4. In Bohr’s atomic model, the potential energy is negative and has a magnitude greater than the kinetic energy, what does this imply?
5. The half life of a radioactive element A is same as the mean life time of another radioactive element B. Initially, both have same number of atoms. B decay faster than A. Why?
Important Questions on 12th Physics Chapter 11
In an experiment on photoelectric effect, the slope of the cut-off voltage versus frequency of incident light is found to be 4.12 × 10⁻¹⁵ V s. Calculate the value of Planck’s constant.
The slope of the cut-off voltage (V) versus frequency (ν) of an incident light is given as: V/v = 4.12× 10⁻¹⁵ Vs V is related to frequency by the equation hv = eV Where, e = Charge on an electron = 1.6 × 10⁻¹⁹ C and h = Planck’s constant Therefore, h = e × V/v = 1.6× 10⁻¹⁹ × 4.12 × 10⁻¹⁵ = 6.592 × 10⁻³⁴ Js Hence, the value of Plank’s constant is 6.592 × 10⁻³⁴ Js.
Show that the wavelength of electromagnetic radiation is equal to the de Broglie wavelength of its quantum (photon).
The momentum of a photon having energy (hν) is given as: p = hv/c = h/λ ⇒ λ = h/p … (i) Where, λ = Wavelength of the electromagnetic radiation c = Speed of light h = Planck’s constant De Broglie wavelength of the photon is given as: λ = h/mv But p = mv, therefore λ = h/p … (ii) Where, m = Mass of the photon v = Velocity of the photon Hence, it can be inferred from equations (i) and (ii) that the wavelength of the electromagnetic radiation is equal to the de Broglie wavelength of the photon.
Quarks inside protons and neutrons are thought to carry fractional charges [(+2/3)e ; (−1/3)e]. Why do they not show up in Millikan’s oil-drop experiment?
Quarks inside protons and neutrons carry fractional charges. This is because nuclear force increases extremely if they are pulled apart. Therefore, fractional charges may exist in nature; observable charges are still the integral multiple of an electrical charge.

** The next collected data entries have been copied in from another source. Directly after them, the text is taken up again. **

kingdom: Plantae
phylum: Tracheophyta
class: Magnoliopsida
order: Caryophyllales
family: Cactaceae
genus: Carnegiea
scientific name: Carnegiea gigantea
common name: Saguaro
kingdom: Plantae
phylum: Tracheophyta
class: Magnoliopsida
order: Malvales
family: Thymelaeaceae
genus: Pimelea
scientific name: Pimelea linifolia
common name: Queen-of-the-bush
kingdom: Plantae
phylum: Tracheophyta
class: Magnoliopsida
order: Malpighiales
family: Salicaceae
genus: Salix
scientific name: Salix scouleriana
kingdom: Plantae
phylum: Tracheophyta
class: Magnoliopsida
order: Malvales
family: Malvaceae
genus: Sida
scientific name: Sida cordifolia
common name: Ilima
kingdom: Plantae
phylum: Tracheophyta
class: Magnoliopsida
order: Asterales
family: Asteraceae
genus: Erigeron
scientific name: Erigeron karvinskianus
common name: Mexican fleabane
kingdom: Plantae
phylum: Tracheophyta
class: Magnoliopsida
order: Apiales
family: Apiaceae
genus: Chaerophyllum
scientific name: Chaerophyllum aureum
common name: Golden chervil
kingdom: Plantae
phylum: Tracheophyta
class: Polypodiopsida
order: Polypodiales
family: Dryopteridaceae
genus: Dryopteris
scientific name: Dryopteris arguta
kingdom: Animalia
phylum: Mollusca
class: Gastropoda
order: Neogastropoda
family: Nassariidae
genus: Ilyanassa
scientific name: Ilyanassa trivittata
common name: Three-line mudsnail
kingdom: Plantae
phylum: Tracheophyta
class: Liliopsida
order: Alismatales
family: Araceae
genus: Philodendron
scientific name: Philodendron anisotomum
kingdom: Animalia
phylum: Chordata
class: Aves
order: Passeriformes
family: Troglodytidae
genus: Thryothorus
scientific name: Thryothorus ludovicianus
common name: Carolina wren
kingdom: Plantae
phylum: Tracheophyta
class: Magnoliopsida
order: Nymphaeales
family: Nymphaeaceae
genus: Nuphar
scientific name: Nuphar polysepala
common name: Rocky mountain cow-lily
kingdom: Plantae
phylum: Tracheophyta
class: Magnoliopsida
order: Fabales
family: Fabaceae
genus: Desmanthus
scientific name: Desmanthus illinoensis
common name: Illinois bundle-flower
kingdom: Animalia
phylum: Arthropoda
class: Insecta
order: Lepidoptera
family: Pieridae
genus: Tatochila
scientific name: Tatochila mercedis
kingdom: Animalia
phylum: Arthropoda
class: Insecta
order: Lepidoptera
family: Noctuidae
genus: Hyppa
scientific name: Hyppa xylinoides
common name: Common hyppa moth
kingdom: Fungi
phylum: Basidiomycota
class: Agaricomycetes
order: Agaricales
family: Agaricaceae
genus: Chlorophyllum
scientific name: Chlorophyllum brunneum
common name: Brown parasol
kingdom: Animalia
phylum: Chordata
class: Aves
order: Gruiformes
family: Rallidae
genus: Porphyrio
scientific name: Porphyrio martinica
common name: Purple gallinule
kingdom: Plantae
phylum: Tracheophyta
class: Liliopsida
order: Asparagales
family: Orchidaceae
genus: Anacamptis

Why should gases be insulators at ordinary pressures and start conducting at very low pressures?
At atmospheric pressure, the ions of gases have no chance of reaching their respective electrons because of collision and recombination with other gas molecules. Hence, gases are insulators at atmospheric pressure. At low pressures, ions have a chance of reaching their respective electrodes and constitute a current. Hence, they conduct electricity at these pressures.
Every metal has a definite work function. Why do all photoelectrons not come out with the same energy if incident radiation is monochromatic? Why is there an energy distribution of photoelectrons?
The work function of a metal is the minimum energy required for a conduction electron to get out of the metal surface. All the electrons in an atom do not have the same energy level. When a ray having some photon energy is incident on a metal surface, the electrons come out from different levels with different energies. Hence, these emitted electrons show different energy distributions.